GOAL: Swap every "Recorded time" in the rows below for "Logged time". Copy all of the rows back with nothing else changed.

## Begin

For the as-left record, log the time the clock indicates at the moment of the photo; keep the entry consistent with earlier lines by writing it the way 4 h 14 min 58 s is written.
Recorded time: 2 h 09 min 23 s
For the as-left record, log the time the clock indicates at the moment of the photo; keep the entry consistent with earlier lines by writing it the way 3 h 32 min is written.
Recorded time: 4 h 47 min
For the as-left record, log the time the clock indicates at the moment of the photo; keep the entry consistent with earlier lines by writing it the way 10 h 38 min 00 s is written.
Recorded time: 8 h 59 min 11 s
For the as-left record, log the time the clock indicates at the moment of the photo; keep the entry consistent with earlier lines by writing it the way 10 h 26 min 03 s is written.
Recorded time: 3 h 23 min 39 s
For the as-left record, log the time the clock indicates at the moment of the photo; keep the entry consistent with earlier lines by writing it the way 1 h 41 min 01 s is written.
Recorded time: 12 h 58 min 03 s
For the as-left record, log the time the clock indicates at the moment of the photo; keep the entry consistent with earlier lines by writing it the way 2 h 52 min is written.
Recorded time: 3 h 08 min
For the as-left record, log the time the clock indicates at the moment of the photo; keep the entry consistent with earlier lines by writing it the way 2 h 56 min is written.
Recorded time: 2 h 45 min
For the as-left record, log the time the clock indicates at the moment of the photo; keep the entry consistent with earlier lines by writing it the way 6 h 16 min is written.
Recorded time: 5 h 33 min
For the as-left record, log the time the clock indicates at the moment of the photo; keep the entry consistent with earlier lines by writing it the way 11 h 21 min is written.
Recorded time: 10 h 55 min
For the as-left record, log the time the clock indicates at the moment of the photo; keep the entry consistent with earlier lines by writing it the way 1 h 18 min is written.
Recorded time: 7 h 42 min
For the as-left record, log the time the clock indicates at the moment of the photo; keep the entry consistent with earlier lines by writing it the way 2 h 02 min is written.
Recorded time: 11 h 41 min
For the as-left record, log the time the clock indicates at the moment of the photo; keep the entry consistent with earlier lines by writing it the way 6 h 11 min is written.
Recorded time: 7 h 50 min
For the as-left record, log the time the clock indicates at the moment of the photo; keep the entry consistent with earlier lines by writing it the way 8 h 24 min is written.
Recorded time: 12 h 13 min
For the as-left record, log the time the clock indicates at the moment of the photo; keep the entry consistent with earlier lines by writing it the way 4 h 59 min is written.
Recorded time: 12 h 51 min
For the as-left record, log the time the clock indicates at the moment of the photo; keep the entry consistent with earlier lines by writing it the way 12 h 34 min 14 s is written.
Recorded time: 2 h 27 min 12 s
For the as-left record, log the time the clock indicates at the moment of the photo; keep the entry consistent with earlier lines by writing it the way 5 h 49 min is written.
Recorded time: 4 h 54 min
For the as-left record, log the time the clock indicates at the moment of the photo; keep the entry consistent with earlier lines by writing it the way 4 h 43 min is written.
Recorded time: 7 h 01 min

## End

SOLUTION TO THIS TASK:
For the as-left record, log the time the clock indicates at the moment of the photo; keep the entry consistent with earlier lines by writing it the way 4 h 14 min 58 s is written.
Logged time: 2 h 09 min 23 s
For the as-left record, log the time the clock indicates at the moment of the photo; keep the entry consistent with earlier lines by writing it the way 3 h 32 min is written.
Logged time: 4 h 47 min
For the as-left record, log the time the clock indicates at the moment of the photo; keep the entry consistent with earlier lines by writing it the way 10 h 38 min 00 s is written.
Logged time: 8 h 59 min 11 s
For the as-left record, log the time the clock indicates at the moment of the photo; keep the entry consistent with earlier lines by writing it the way 10 h 26 min 03 s is written.
Logged time: 3 h 23 min 39 s
For the as-left record, log the time the clock indicates at the moment of the photo; keep the entry consistent with earlier lines by writing it the way 1 h 41 min 01 s is written.
Logged time: 12 h 58 min 03 s
For the as-left record, log the time the clock indicates at the moment of the photo; keep the entry consistent with earlier lines by writing it the way 2 h 52 min is written.
Logged time: 3 h 08 min
For the as-left record, log the time the clock indicates at the moment of the photo; keep the entry consistent with earlier lines by writing it the way 2 h 56 min is written.
Logged time: 2 h 45 min
For the as-left record, log the time the clock indicates at the moment of the photo; keep the entry consistent with earlier lines by writing it the way 6 h 16 min is written.
Logged time: 5 h 33 min
For the as-left record, log the time the clock indicates at the moment of the photo; keep the entry consistent with earlier lines by writing it the way 11 h 21 min is written.
Logged time: 10 h 55 min
For the as-left record, log the time the clock indicates at the moment of the photo; keep the entry consistent with earlier lines by writing it the way 1 h 18 min is written.
Logged time: 7 h 42 min
For the as-left record, log the time the clock indicates at the moment of the photo; keep the entry consistent with earlier lines by writing it the way 2 h 02 min is written.
Logged time: 11 h 41 min
For the as-left record, log the time the clock indicates at the moment of the photo; keep the entry consistent with earlier lines by writing it the way 6 h 11 min is written.
Logged time: 7 h 50 min
For the as-left record, log the time the clock indicates at the moment of the photo; keep the entry consistent with earlier lines by writing it the way 8 h 24 min is written.
Logged time: 12 h 13 min
For the as-left record, log the time the clock indicates at the moment of the photo; keep the entry consistent with earlier lines by writing it the way 4 h 59 min is written.
Logged time: 12 h 51 min
For the as-left record, log the time the clock indicates at the moment of the photo; keep the entry consistent with earlier lines by writing it the way 12 h 34 min 14 s is written.
Logged time: 2 h 27 min 12 s
For the as-left record, log the time the clock indicates at the moment of the photo; keep the entry consistent with earlier lines by writing it the way 5 h 49 min is written.
Logged time: 4 h 54 min
For the as-left record, log the time the clock indicates at the moment of the photo; keep the entry consistent with earlier lines by writing it the way 4 h 43 min is written.
Logged time: 7 h 01 min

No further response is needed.